The Object ID above is used as the --schemaReference flag when publishing records.

Using your schema when publishing mediachain records

To ingest the MoMA artworks using the published schema:

mcclient publish --namespace museums.moma.artworks --idFilter .ObjectID --schemaReference QmdfuvXHnKtewFeunFBBDHrTsG5qyHBFCruWWh4xxXm9PA Artworks.ndjson

The mcclient publish command also accepts newline-delimited json, so we give it the same file we prepared earlier as the final argument. If the argument is ommitted, it will read from standard input.

The --idFilter flag is a jq filter that selects the ObjectID field from the input records. Note the . preceeding the field name; without it jq will give you an error. This produces a mediachain “WKI” (well-known-identifier), that can be used to look up the records in queries.

The --namespace flag is also required to give the records a “home” in the mediachain hierarchy.

The --schemaReference is the object ID of the schema we published earlier.

When you provide a schema reference to the mcclient publish command, your input objects are validated against it, and wrapped in a small outer object that contains a link to the schema in the schema field, with your record as the data field. Wrapping objects in this way allows other users to fetch the schema for a record without needing to know it up front.

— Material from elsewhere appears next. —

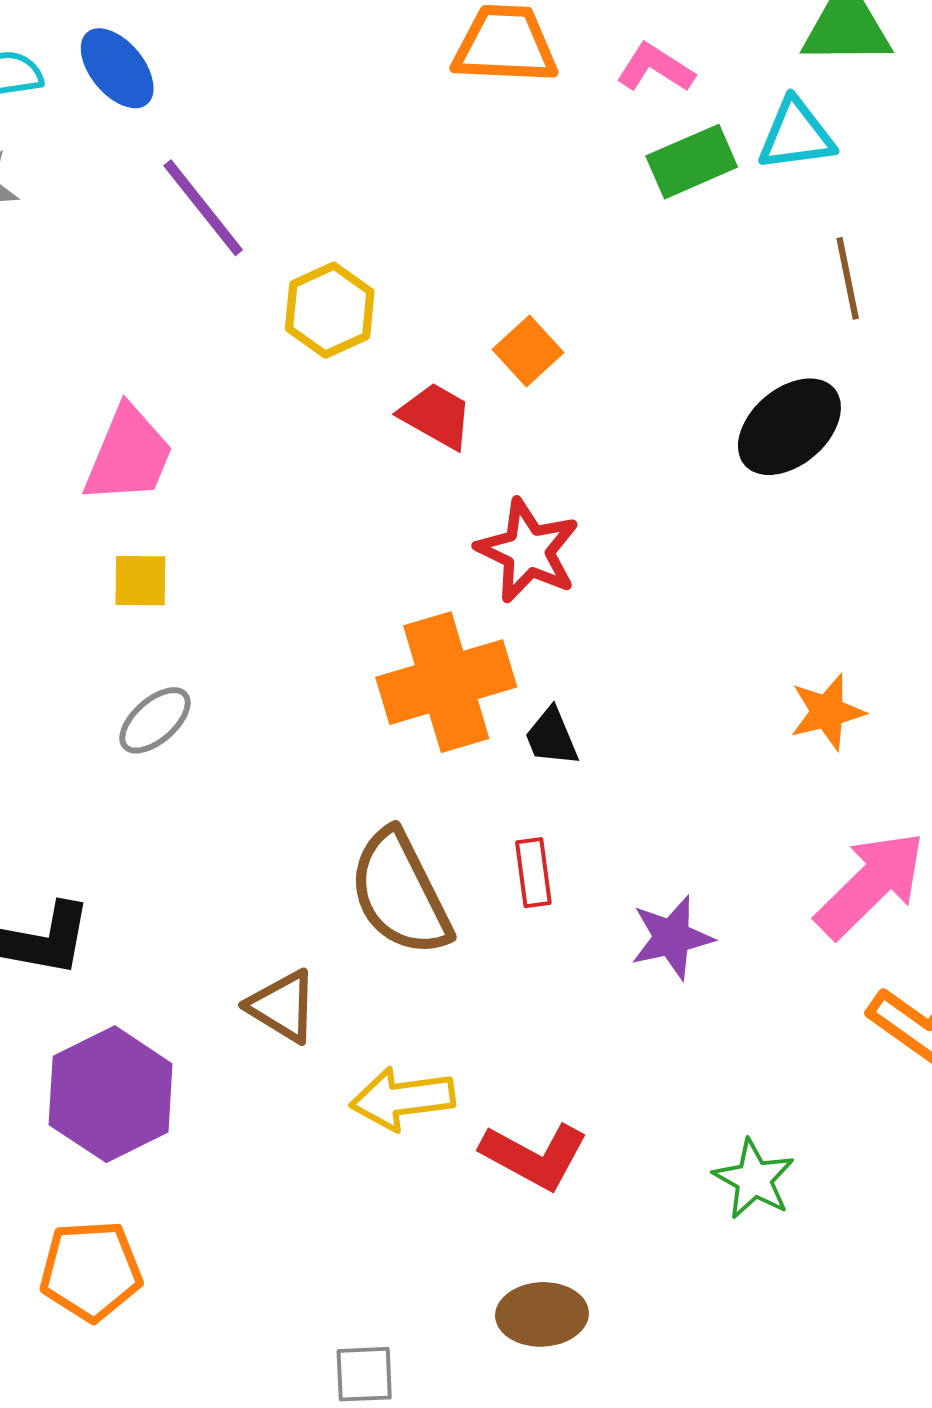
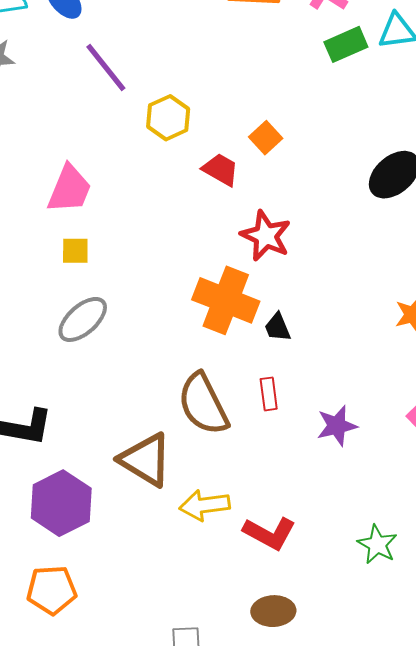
orange cross: (446, 682) -> (226, 300), turned 38
gray ellipse: (155, 720) -> (83, 319), size x1.4
brown triangle: (283, 1006) -> (146, 460), size x1.5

For example, this MoMA artist record:

{
    "ArtistBio": "American, 1934\u20132015",
    "BeginDate": 1934,
    "ConstituentID": 67350,
    "DisplayName": "Howard Guttenplan",
    "EndDate": 2015,
    "Gender": null,
    "Nationality": "American",
    "ULAN": null,
    "Wiki QID": null
}

Would stored in mediachain as:

{
  "schema": {
    "/": "QmXciNhn4P6veuojsR6uRGHBu27pAztp5o1rtMkkmsTtUf"
  },
  "data": {
    "ArtistBio": "American, 1934\u20132015",
    "BeginDate": 1934,
    "ConstituentID": 67350,
    "DisplayName": "Howard Guttenplan",
    "EndDate": 2015,
    "Gender": null,
    "Nationality": "American",
    "ULAN": null,
    "Wiki QID": null
  }
}